Tamer Yılmaz: 2014 ü biz eğitim anlamında çok iyi kapatıyoruz.2015 içinde yenliklerimiz, ilklerimiz olacak.KOOP denen bir sistem var.üç buçuk yılda a okulu bitirip yarım dönemde çalışmak gibi.Mentorluk uygulamasına geçtik.Avantajımız öğrenci sayımızın azlığı ve biz bunu korumayı amaçlıyoruz.Yeni bölümlerimiz açılacak ve çalışmalarımız hızla devam ediyor.Eğer Gaziantep’te isek onun hakkını vermek istiyoruz.Artık sadece yemekleriyle değil de eğitimiyle de marka ve tercih edilen bir il olmasını hedefliyoruz.Biz bu işin kuralı neyse o şekilde yaparak be bunu yaparken de toplumla bütünleşerek,sahaya da inerek ilklere imza atmak istiyoruz.
Ulaşım sorunu bizlere sıklıkla şikayet ediliyor.Bunu nasıl çözmeyi düşünüyorsunuz?
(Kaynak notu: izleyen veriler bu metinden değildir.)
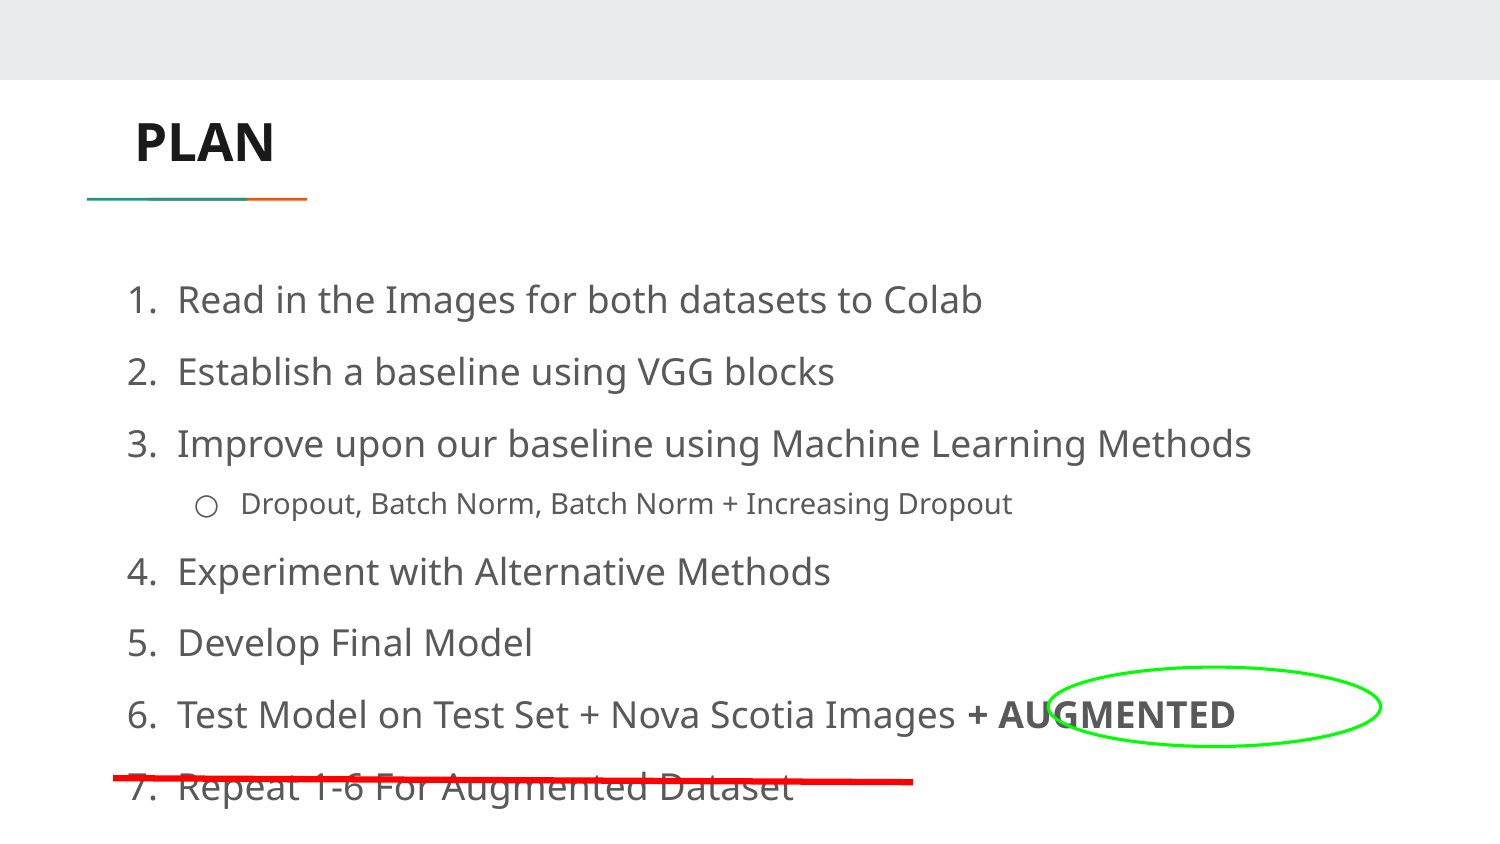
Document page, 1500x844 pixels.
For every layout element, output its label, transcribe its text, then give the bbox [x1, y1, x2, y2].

text_box [1048, 667, 1381, 747]
title PLAN [119, 93, 1381, 182]
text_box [112, 777, 914, 783]
list Read in the Images for both datasets to Colab Establish a baseline using VGG blocks Improve upon our baseline using Machine Learning Methods Dropout, Batch Norm, Batch Norm + Increasing Dropout Experiment with Alternative Methods Develop Final Model Test Model on Test Set + Nova Scotia Images + AUGMENTED Repeat 1-6 For Augmented Dataset [98, 234, 1459, 825]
Tamer Yılmaz: Biz bunun için aslında batıda uygulanan ve çokta rağbet göre bir model geliştirdik.Zor olanı başarıp bu işte uzman bir firmayla anlaştık. Ring yapıyor on dakika bir sadece oklumuzun öğrencilerine yönelik her bölgeye ve semte çokta düşük bir ücretle taşıma yapılıyor.Çok güzel bir hizmet ama belediyeyi ne yazık ki ikna edemedik.Onlar kendi taşıma araçlarının yeterliliğini savunuyorlar.Biz eğer belediyeyle anlaşmazlığı çözdüğümüz takdirde ulaşım sorununu çözmüş olacağız.Belediye ulaşım aracı sayısını arttırdı ama yeterli olmadığını bizlerde görüyoruz.
Okurlarımız için yeni yıl mesajınız..
Tamer Yılmaz: Gaziantep’te ve ülkemizde barış ve mutluluk eksik olmasın.2015’te ise artık Gaziantep’i bilim ve üniversite ,kültür kenti diye marka şehir olarak anılmasını arzu ediyorum.